Africa missed out on the industrialization that has happened all around the world in the last 200 years, it is happening to Africa right now and is the main growth driver for the economy and the continents development. The growth will reach a peak in 2050 and Nigeria is due a lot of growth till then.

Nigeria is picking up just now due to the human capital now being way better educated than ever before and the lack of opportunities in other frontier markets, such as South America.

Some government policies have proven to drive the growth of Nigeria, such as the pension funds. Pension funds are creating domestic funds available to be invested in domestic deals.

A UN report listed 9 countries that will have the most population growth by 2050, five out of nine were in Sub-Saharan Africa. In 2050, 50% of people in the world under the age of 25 will be in Sub-Saharan Africa. The preparation for the growing population and this new population itself, is expected to grow the economy and the continent.

People have to eat no matter what, products such as butter are driven by this population growth and there is going to be a lot of economic activity regardless of if the country achieves its economic potential.

Big portion of educated Nigerians have studied abroad, they’re bringing back knowledge to run businesses and also the lifestyle expectations. A lot of the growth in the country is simply due to Nigerians expecting and demanding better quality. People are getting used to good and comfortable lifestyles. Middle class Nigerians have disposable incomes, yet there is little emphasis on savings.

The big multi-nationals that are manufacturing locally are creating demand for commodities, such as sweeteners for bottled drinks companies.

Generally, there is a very strong entrepreneurial spirit in Nigeria, it’s creating Nigeria into a dynamic growth place of Africa.

Investor concerns in Nigeria

While many of the worlds developing frontier markets are similar in their economical appeal, they differ in their operations and if the opportunities are realizable by the companies looking at these opportunities. One of the biggest concerns foreigners have is the business culture and the operational know how.

Enron put blame on their Nigerian power plant when they faced their corporate problems. There have been other examples of huge corporate failures in Nigeria due to lack of governance or other systematic failures. These cases gets associated with Nigeria and create negative investment sentiment.

Rwanda is known of finding out how the criteria for World Bank ratings work and adjusting their policies accordingly. Tactics such as these are employed by countries that have been under a lot of pressure and bad publicity. Rwanda for instance, had to take a lot of aid in the past. This is not a general trend in Africa, but business people should be doing due-diligence on countries themselves, rather than purely relaying on world’s organizations ratings.

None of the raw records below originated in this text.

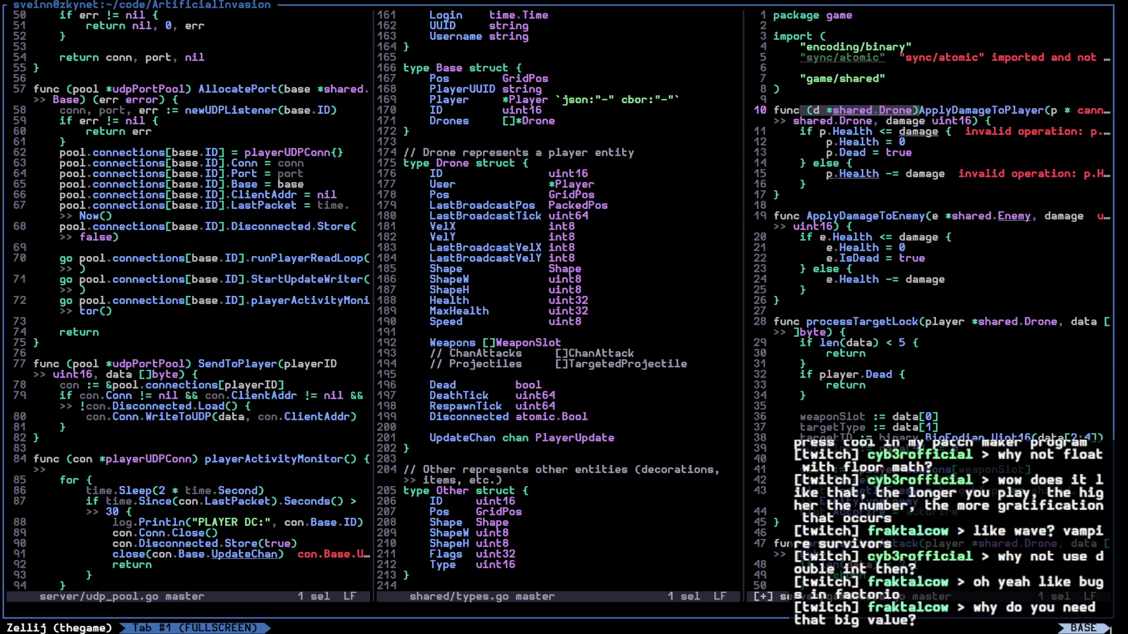
key("Escape")
key("b")
key("b")
key("b")
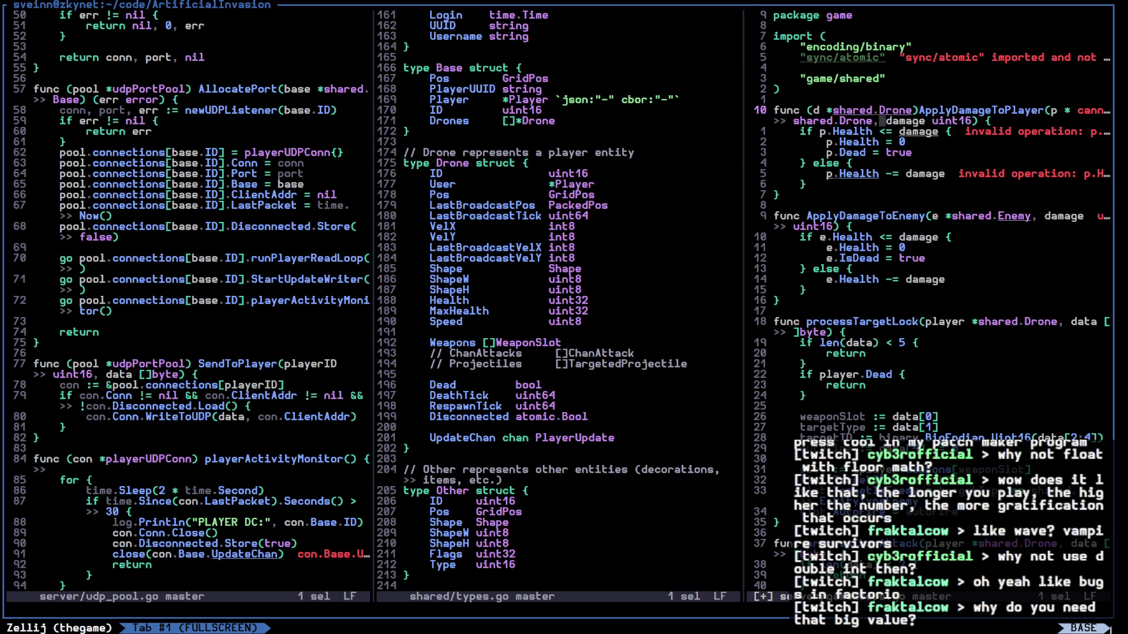
key("d")
Change ApplyDamageToPlayer's damage parameter type to uint32
key("End")
key("h")
key("h")
key("h")
type("vlc32")
key("Escape")
Rename the p.Health and p.Dead references in the function body to d
key("j")
key("r")
key("d")
key("j")
key("r")
key("d")
key("j")
key("r")
key("d")
key("j")
key("j")
key("r")
key("d")
Delete the unused sync/atomic import and save gameloops.go
key("k")
key("k")
key("k")
key("k")
key("l")
key("f")
key("<")
key("k")
key("k")
key("b")
key("b")
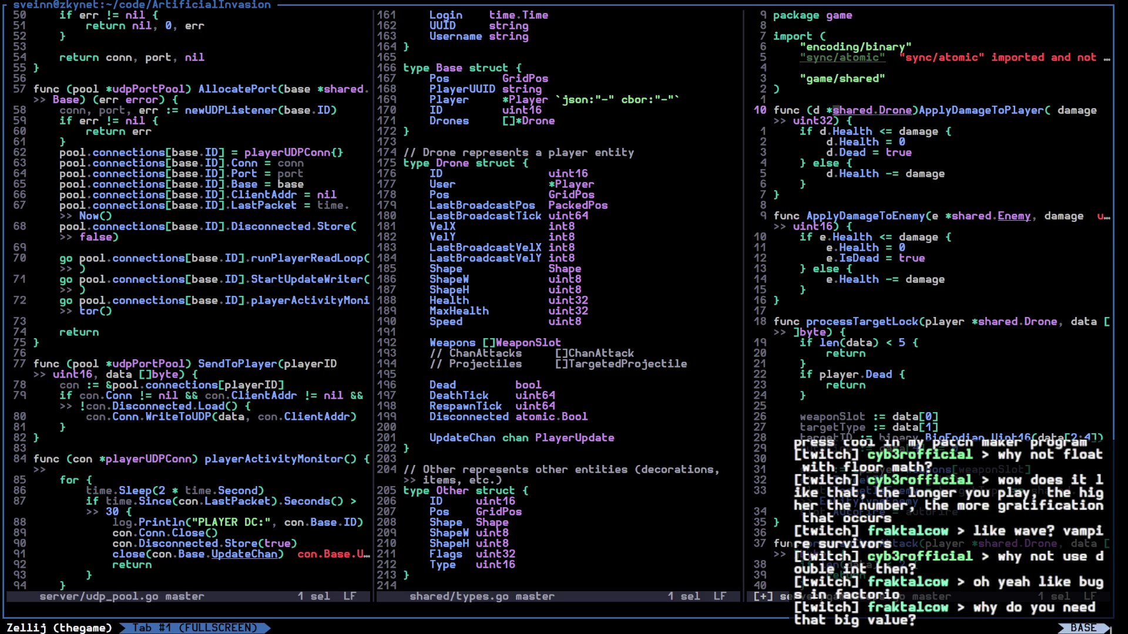
key("k")
key("k")
key("k")
key("k")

Risks can be minimized by understanding the Nigerian market terrain. All of the consultants, documents and reports produced are creating more understanding of the market and generating an investment friendly terrain. Business people shall take advantage of these things to address their concerns.

Another major concern is political stability. There is a risk of emergency elections in case the APC party splits and a lot of the countries potential depends on good governance of the country and passing the necessary policies.

The lack of infrastructure remains a big concern – you cannot run a business without electricity.

The high interest rate government bonds remains an issue. It’s hard to attract investors when the government offers 13% interest rate bonds. The big interest rates are also not sustainable for local manufacturers – it’s hard to stay competitive with a two digit interest rate. By the time a manufacturer receives their money on a 2 year loan period, it’s time to ask the bank to re-finance it.